A Case Study: AI-Augmented Migrations
Let's ground this with a real-world example. Imagine you're an Atlassian consultancy. One of your major revenue streams is Atlassian Cloud Migration. Atlassian has announced the end of life for their Data Center products, creating an urgent, closed market with a finite amount of money and time. The pressure is on to capture those migration deals. Your migration team is likely maxed out. You can hire more technicians to write Python scripts, coax the Jira Cloud Migration Assistant, analyze plug-in compatibility, and conduct UAT, but it's a tremendous amount of manual, high-cognition work.

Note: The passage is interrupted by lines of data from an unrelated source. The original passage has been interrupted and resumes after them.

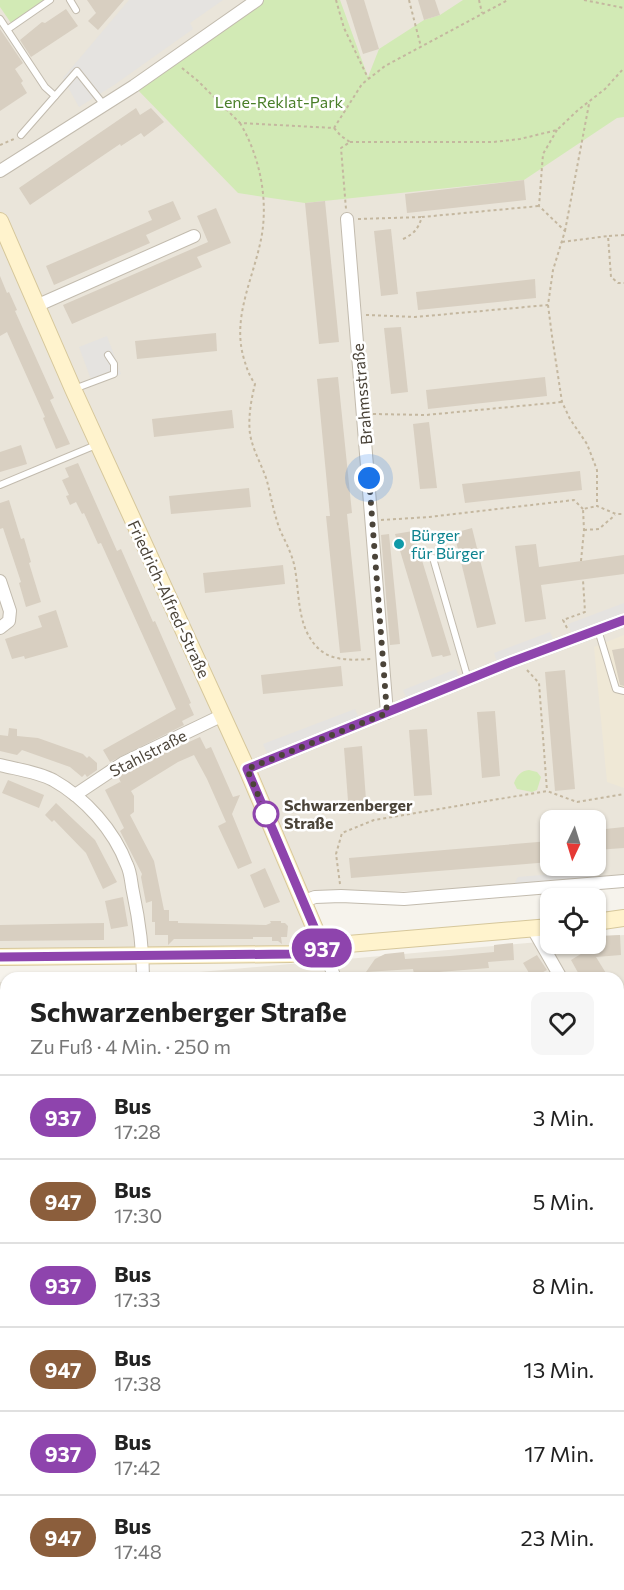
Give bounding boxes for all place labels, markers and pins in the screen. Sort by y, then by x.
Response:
place label: Bürger für Bürger [411,525,485,562]
marker: Bürger für Bürger [392,537,406,551]
place label: Schwarzenberger Straße [284,795,413,832]
marker: Schwarzenberger Straße [253,801,279,827]

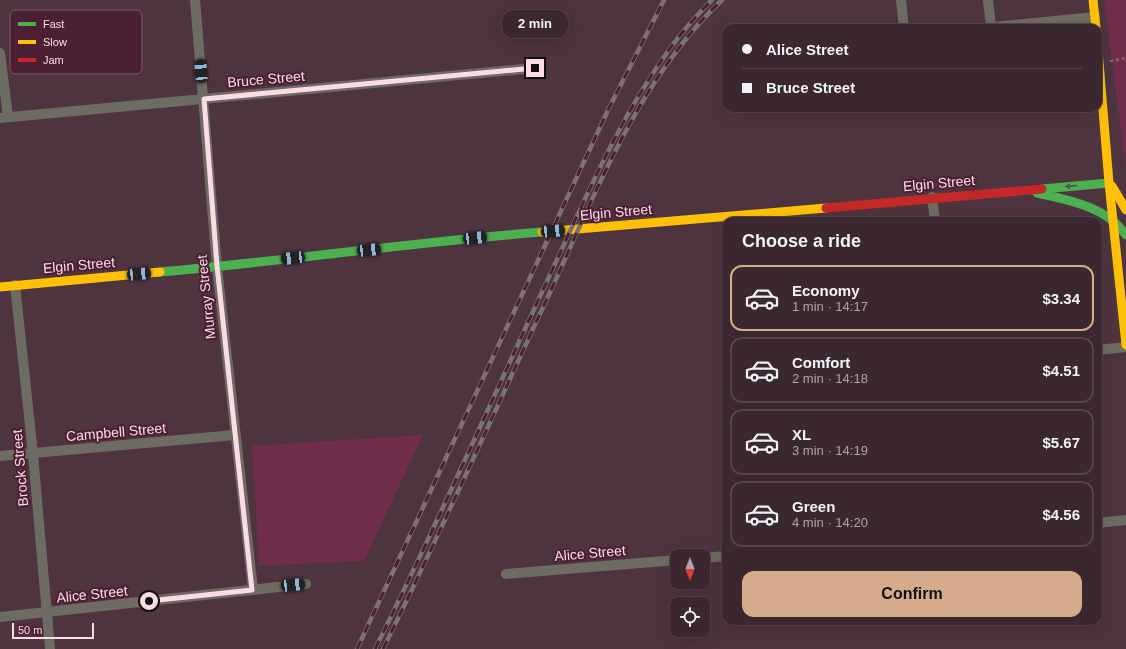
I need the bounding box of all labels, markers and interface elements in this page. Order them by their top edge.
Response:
legend [10,10,142,74]
callout: 2 min [502,10,568,38]
text: 2 min [518,16,552,31]
text: Fast [43,18,64,30]
text: Slow [43,36,67,48]
text: Alice Street [766,41,849,58]
text: Jam [43,54,64,66]
car [194,59,208,83]
route end [526,59,544,77]
street label: Bruce Street [227,68,306,90]
text: Bruce Street [766,79,855,96]
street label: Elgin Street [902,172,976,194]
one-way arrow [1065,182,1077,189]
street label: Elgin Street [579,201,653,223]
car [541,224,565,238]
car [462,231,488,245]
text: Choose a ride [742,231,861,251]
car [356,243,382,257]
car [280,251,306,265]
street label: Elgin Street [42,254,116,276]
street label: Murray Street [194,254,218,340]
car [127,267,151,281]
icon: car [744,280,780,316]
text: Economy [792,282,860,299]
text: $3.34 [1042,290,1080,307]
text: 1 min · 14:17 [792,299,868,314]
icon: car [744,352,780,388]
text: Comfort [792,354,850,371]
text: $4.51 [1042,362,1080,379]
text: 2 min · 14:18 [792,371,868,386]
street label: Campbell Street [65,420,167,444]
icon: car [744,424,780,460]
text: XL [792,426,811,443]
street label: Brock Street [9,429,31,507]
text: $5.67 [1042,434,1080,451]
text: 3 min · 14:19 [792,443,868,458]
icon: car [744,496,780,532]
text: Green [792,498,835,515]
text: $4.56 [1042,506,1080,523]
text: 4 min · 14:20 [792,515,868,530]
street label: Alice Street [554,542,626,564]
north arrow [670,549,710,589]
map controls [670,549,710,637]
button: Confirm [742,571,1082,617]
car [280,578,306,592]
street label: Alice Street [56,582,129,606]
route start [140,592,158,610]
button: locate [670,597,710,637]
scale bar [12,621,94,640]
text: 50 m [18,624,42,636]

The hard constraint is your team's bandwidth. Now, what if you go in and transform the way that team works? You're not selling an "AI product" to the client; you're selling an Atlassian Cloud Migration. But internally, you're training your team to write those Python scripts 30% faster with AI assistance. You're automating customer communication plans using an AI Agent with access to a Gmail inbox and the project’s Jira board. You're using AI to conduct detailed plug-in compatibility research and to automatically convert large CSV files from one configuration standard to another.
The client doesn't get an "AI migration." They just get their migration, only it's completed faster. Your company gets it done with a lower cost of goods sold, which means more margin. And you can take on more migrations because you can execute them faster and more reliably. That is AI adoption with tangible ROI for everyone. The only thing you're giving up is the shiny "AI" label on the SOW. You're not selling an AI product; you are the AI product. Your consultancy becomes AI-forward, empowered by new ways of working.

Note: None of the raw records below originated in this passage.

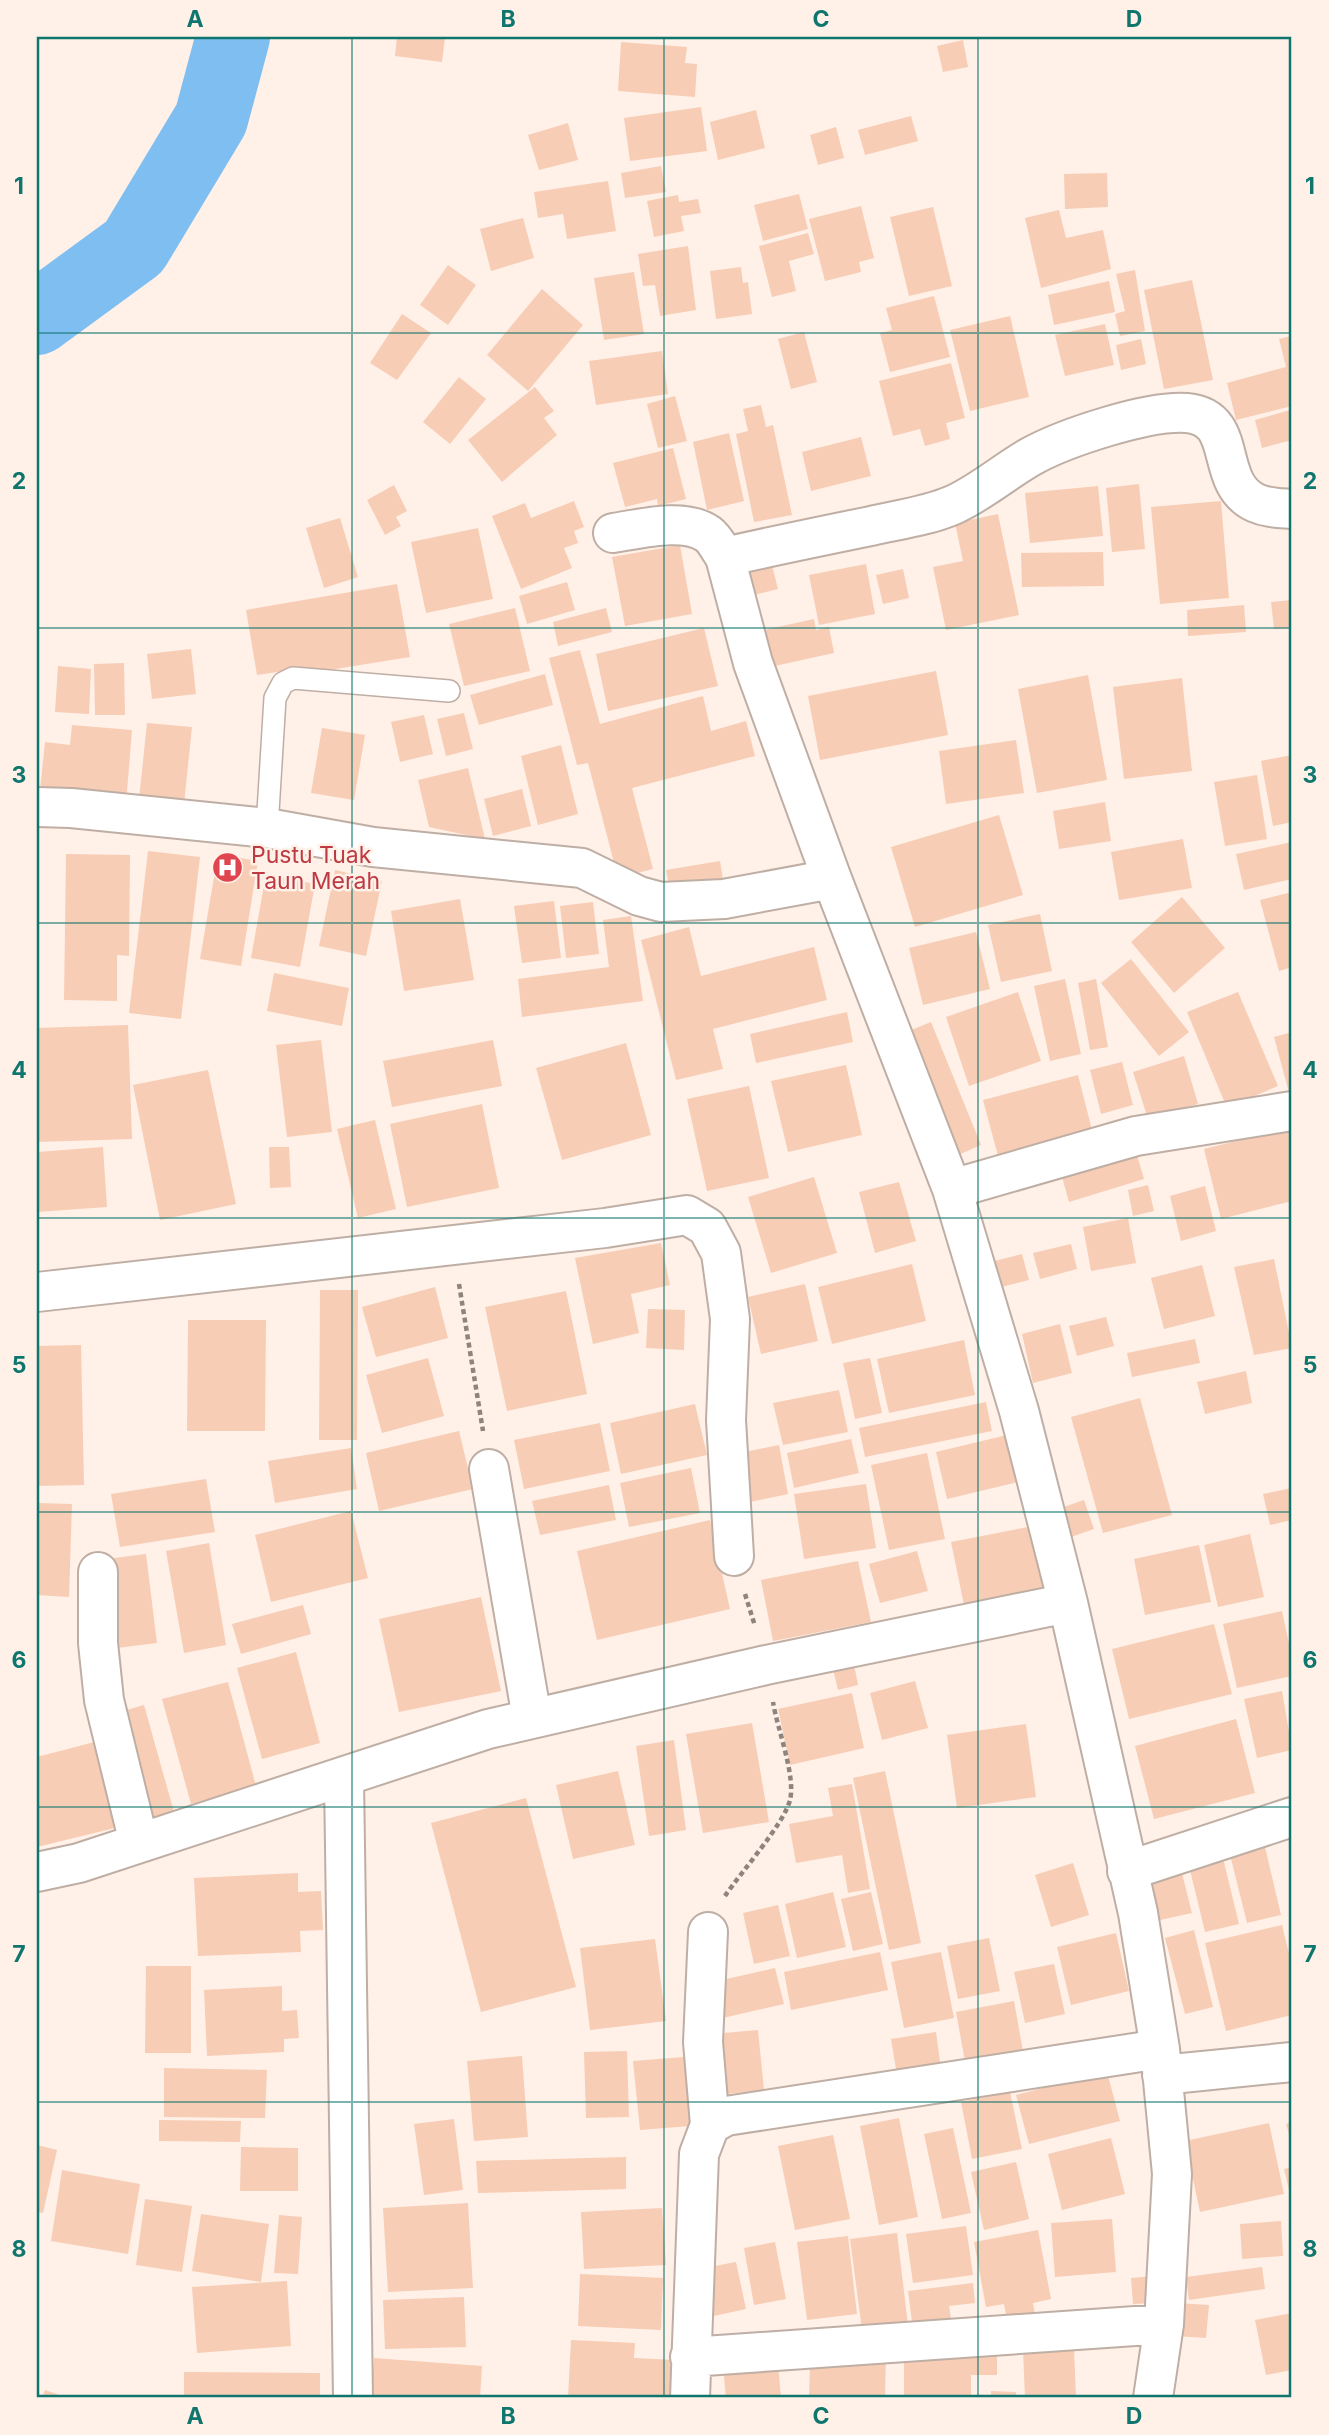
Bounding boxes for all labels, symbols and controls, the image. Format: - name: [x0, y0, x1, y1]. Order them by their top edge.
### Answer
- text: A: [186, 5, 204, 33]
- text: B: [500, 5, 516, 33]
- text: C: [812, 5, 830, 33]
- text: D: [1126, 5, 1142, 33]
- text: 1: [14, 172, 24, 200]
- text: 1: [1305, 172, 1315, 200]
- text: 2: [12, 467, 26, 495]
- text: 2: [1303, 467, 1317, 495]
- text: 3: [12, 761, 26, 789]
- text: 3: [1303, 761, 1317, 789]
- place label: Pustu Tuak Taun Merah: [251, 841, 380, 895]
- hospital icon: Pustu Tuak Taun Merah: [211, 851, 245, 885]
- text: 4: [11, 1056, 27, 1084]
- text: 4: [1302, 1056, 1318, 1084]
- text: 5: [12, 1351, 26, 1379]
- text: 5: [1303, 1351, 1317, 1379]
- text: 6: [12, 1646, 26, 1674]
- text: 6: [1303, 1646, 1317, 1674]
- text: 7: [12, 1940, 26, 1968]
- text: 7: [1303, 1940, 1317, 1968]
- text: 8: [12, 2235, 26, 2263]
- text: 8: [1303, 2235, 1317, 2263]
- text: A: [186, 2402, 204, 2430]
- text: B: [500, 2402, 516, 2430]
- text: C: [812, 2402, 830, 2430]
- text: D: [1126, 2402, 1142, 2430]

This internal transformation does more than just save money; it builds an operational moat. Your whole company starts to develop a deep market awareness. Your ability to recognize opportunities, prototype products, and move at a speed that was previously unimaginable becomes a core competency. When people see how these tools can make their jobs easier, they become motivated to experiment and stay on the cutting edge. It democratizes innovation.

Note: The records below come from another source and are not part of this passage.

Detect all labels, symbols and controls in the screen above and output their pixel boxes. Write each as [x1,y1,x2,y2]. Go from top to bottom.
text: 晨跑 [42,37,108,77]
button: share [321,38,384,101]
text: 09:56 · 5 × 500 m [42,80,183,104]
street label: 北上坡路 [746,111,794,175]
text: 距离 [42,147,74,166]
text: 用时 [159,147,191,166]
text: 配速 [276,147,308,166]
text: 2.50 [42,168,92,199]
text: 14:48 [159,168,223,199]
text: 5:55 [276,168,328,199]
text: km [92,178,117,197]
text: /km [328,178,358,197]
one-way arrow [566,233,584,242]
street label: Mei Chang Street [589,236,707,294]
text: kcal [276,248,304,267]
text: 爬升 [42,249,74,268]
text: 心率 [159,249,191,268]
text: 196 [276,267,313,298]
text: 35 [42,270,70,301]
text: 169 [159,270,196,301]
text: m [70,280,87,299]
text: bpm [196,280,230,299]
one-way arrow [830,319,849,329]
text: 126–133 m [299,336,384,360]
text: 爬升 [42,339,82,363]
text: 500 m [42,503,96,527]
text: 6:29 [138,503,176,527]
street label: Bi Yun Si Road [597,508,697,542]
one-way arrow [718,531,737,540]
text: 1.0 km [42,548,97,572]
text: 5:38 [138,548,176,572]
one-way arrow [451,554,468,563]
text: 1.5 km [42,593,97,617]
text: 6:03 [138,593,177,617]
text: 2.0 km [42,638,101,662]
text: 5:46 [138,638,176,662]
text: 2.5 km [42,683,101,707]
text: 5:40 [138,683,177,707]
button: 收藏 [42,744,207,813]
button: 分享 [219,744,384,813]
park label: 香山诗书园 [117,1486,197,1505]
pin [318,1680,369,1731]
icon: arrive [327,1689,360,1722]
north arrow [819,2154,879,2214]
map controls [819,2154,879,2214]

Once your company operates this way, anyone can spin off products based on their expertise. You can sell AI Agile Coaches as a Service. You can offer "95% Automated Atlassian Migrations" as a Marketplace app. You can deploy agentic AI JIRA Administrators to handle service requests. You can build robust, future-proof Enterprise Knowledge Graphs. You can form meaningful partnerships with the true leaders like OpenAI and Anthropic, not just as a customer, but as a genuine implementation partner and thought leader. And perhaps most importantly, you stand poised to engage existential threats to the Atlassian ecosystem because your expertise is more widely located in “Enterprise AI Architecture” than in simply knowing how to turn on Atlassian Rovo. Internal transformation opens the door to market dominance.
The AI-Forward Philosophy
The path forward, then, is not about choosing the right tools, but about adopting the right philosophy. It begins with the conviction that AI is a capability to be cultivated, not a product to be sold. This requires a disciplined, internal-first approach, where the initial ROI is measured in your own operational efficiency and enhanced ways of working. By drinking your own Kool-Aid, you build the authentic, hard-won expertise that the market is desperately seeking.
This is how you create an operational moat, not with a specific technology, but with a culture of continuous learning and a team that has genuinely experienced a better way of working.
It is a commitment to substance over sizzle, and it is the only sustainable path to market leadership.